The HFLA Centennial Celebration
One hundred years of anything in Vancouver is fairly unusual. On May 7, 2016 the Hebrew Free Loan Association of Vancouver celebrated 100 years since it was originally founded.
In January 1915, the Vancouver HFLA held their inaugural meeting. Designed to give interest-free loans to Jewish people starting out in the community, the association played an integral part in helping establish many early Jewish businesses and helped people settle here.
The HFLA Centennial Celebration reflected its grassroots beginning with a relaxed, unique evening. Casual picnic-chic décor and a picnic-style menu went with the fact that the event was held on Lag b’Omer. Greeting the guests were actors and musicians from the volunteer troupe Kol Halev. They were dressed in period costume and introduced themselves in character, sharing “their personal stories” as the founders of Jewish lending in Vancouver.
Through a multi-media approach, the event managed to educate those in attendance about the valuable role that interest-free loans have played and continue to play in Vancouver’s Jewish community.

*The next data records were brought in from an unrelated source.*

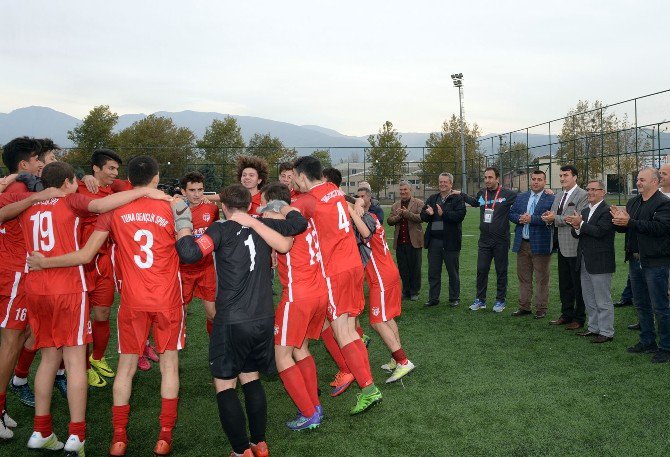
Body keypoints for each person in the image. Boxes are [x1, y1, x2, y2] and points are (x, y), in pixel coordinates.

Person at [2, 161, 170, 454]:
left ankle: (41, 430)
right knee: (76, 360)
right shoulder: (71, 198)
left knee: (48, 359)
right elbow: (103, 204)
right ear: (68, 181)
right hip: (67, 288)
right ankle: (76, 435)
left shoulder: (29, 205)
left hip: (35, 288)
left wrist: (30, 198)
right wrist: (144, 192)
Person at [176, 183, 308, 457]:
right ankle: (259, 443)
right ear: (250, 205)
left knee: (225, 384)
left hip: (233, 321)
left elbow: (189, 253)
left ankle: (240, 451)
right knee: (250, 377)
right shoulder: (263, 225)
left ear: (223, 207)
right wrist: (282, 207)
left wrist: (183, 222)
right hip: (261, 318)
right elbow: (298, 223)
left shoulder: (220, 229)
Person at [292, 156, 382, 415]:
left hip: (334, 271)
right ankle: (367, 385)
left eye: (294, 177)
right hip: (354, 265)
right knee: (351, 331)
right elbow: (357, 202)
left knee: (342, 333)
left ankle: (368, 388)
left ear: (301, 176)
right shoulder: (333, 190)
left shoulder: (307, 200)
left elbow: (288, 218)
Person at [261, 182, 327, 431]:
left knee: (282, 356)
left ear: (275, 205)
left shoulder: (285, 223)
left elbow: (282, 243)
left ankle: (309, 413)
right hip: (317, 292)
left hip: (298, 296)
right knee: (300, 349)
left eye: (265, 204)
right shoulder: (302, 220)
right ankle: (314, 406)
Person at [0, 137, 43, 435]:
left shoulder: (18, 187)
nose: (41, 163)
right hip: (14, 273)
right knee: (10, 343)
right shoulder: (18, 190)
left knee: (19, 339)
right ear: (23, 164)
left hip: (17, 271)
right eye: (37, 159)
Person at [355, 187, 415, 383]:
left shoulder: (366, 220)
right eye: (358, 197)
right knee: (387, 318)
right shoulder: (371, 216)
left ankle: (403, 361)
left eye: (362, 197)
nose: (360, 200)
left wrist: (351, 208)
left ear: (369, 201)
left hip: (381, 276)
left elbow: (363, 233)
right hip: (387, 272)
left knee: (377, 321)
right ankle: (395, 359)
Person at [77, 149, 126, 387]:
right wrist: (82, 176)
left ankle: (97, 358)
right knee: (81, 320)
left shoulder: (115, 189)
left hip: (104, 261)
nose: (115, 174)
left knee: (103, 314)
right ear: (95, 168)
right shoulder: (77, 188)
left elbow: (143, 184)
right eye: (110, 168)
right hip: (80, 263)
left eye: (117, 169)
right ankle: (82, 366)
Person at [612, 167, 670, 363]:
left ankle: (666, 347)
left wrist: (630, 222)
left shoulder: (664, 204)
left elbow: (660, 228)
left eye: (642, 179)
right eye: (637, 179)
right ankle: (647, 341)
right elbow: (626, 230)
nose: (638, 182)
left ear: (655, 181)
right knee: (641, 304)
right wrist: (618, 221)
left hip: (655, 262)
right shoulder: (634, 202)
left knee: (660, 307)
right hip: (636, 261)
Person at [460, 167, 517, 312]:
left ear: (497, 178)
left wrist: (547, 191)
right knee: (482, 269)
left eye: (490, 177)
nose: (487, 180)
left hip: (501, 240)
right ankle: (480, 299)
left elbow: (523, 198)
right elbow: (474, 203)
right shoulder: (482, 193)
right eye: (485, 177)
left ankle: (500, 300)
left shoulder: (508, 194)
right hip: (484, 240)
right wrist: (460, 194)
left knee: (501, 270)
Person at [568, 179, 616, 343]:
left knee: (602, 299)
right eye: (589, 189)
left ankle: (607, 332)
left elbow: (600, 232)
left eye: (595, 189)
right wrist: (576, 227)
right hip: (584, 260)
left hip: (601, 261)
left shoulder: (607, 211)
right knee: (589, 298)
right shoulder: (585, 211)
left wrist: (580, 223)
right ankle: (594, 328)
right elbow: (578, 234)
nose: (591, 192)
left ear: (603, 192)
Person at [542, 165, 588, 330]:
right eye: (560, 175)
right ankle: (566, 314)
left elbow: (577, 218)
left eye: (566, 175)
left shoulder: (583, 194)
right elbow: (555, 216)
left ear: (575, 177)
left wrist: (555, 218)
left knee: (578, 284)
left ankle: (579, 317)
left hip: (575, 245)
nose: (562, 178)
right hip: (560, 245)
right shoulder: (559, 195)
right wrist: (548, 218)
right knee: (564, 283)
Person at [508, 170, 555, 319]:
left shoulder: (551, 198)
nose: (535, 182)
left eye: (539, 179)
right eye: (533, 179)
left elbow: (550, 219)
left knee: (542, 278)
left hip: (541, 244)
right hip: (522, 243)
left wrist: (532, 219)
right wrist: (519, 218)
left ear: (544, 181)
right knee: (524, 277)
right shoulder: (521, 197)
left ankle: (541, 308)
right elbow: (511, 213)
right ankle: (524, 306)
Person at [178, 171, 220, 336]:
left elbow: (216, 232)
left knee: (213, 314)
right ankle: (176, 345)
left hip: (206, 268)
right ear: (183, 192)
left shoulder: (211, 208)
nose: (197, 194)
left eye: (200, 190)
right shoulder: (176, 210)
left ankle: (216, 349)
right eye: (192, 190)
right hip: (183, 270)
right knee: (181, 314)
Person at [420, 173, 465, 307]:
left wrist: (443, 214)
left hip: (451, 241)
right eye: (440, 182)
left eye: (445, 182)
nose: (442, 184)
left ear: (451, 184)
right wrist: (429, 214)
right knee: (433, 272)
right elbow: (423, 215)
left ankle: (454, 298)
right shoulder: (433, 198)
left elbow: (460, 215)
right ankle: (433, 298)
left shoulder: (457, 199)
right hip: (434, 241)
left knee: (453, 272)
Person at [387, 181, 424, 301]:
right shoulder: (395, 205)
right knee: (403, 268)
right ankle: (406, 291)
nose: (403, 192)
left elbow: (421, 218)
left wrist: (407, 214)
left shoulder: (418, 203)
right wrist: (398, 216)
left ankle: (415, 292)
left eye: (405, 190)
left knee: (415, 268)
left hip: (414, 241)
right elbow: (389, 221)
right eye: (401, 190)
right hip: (400, 242)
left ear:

Beth Israel’s Rabbi Jonathan Infeld shared a d’var Torah, touching on the relationship between Lag b’Omer and interest-free lending. HFLA president Michelle Dodek followed, explaining the three objectives of the event: to raise awareness in the community by sharing what HFLA does, to honor the donors and board members who have made the work of the organization possible, and to look to the future.
Dodek’s speech was followed by a short video featuring two former borrowers, Mihael Mamychshvili, a prominent shiatsu therapist and Barbi Braude, a graphic designer. Joe Segal and Shirley Barnett shared their historical perspectives and goals for the organization.
Guests then heard from four borrowers whose lives were changed by the loans they received from HFLA. Successful entrepreneurs Zach Berman and Ryan Slater began their business, the Juice Truck, with help from HFLA. Val Lev Dolgin used an education loan to earn her master’s in counseling psychology; she now helps children who have survived physical and sexual abuse. George Medvedev, a neurologist, shared how he and his wife, a hematologist, used a loan to help them when they first arrived in Canada from the USSR almost 20 years ago.
Another story was read by a volunteer in order to respect the anonymity of the borrower because of the sensitive nature of her situation. And the story of former borrower Maxim Fomitchev was shared by his friend, Tobi Lennet. Briefly, Fomitchev, a deaf mime, while touring with his troupe of mime artists from the USSR in 1991, defected, accompanied by his performing partner. The two found themselves volunteering for the Jewish Family Service Agency and, within two years, Fomitchev borrowed money for a car to get from one mime gig to another. He has since achieved one of the pinnacles of success for a mime – he is the head clown in Cirque de Soleil’s Las Vegas show, Zarkana.
The HFLA Centennial Celebration was a chance to celebrate a significant milestone in the community, raise awareness of an organization that is “the best kept secret” in Vancouver while recognizing donors and volunteers who make it all happen. The message for the future is that HFLA is looking for borrowers.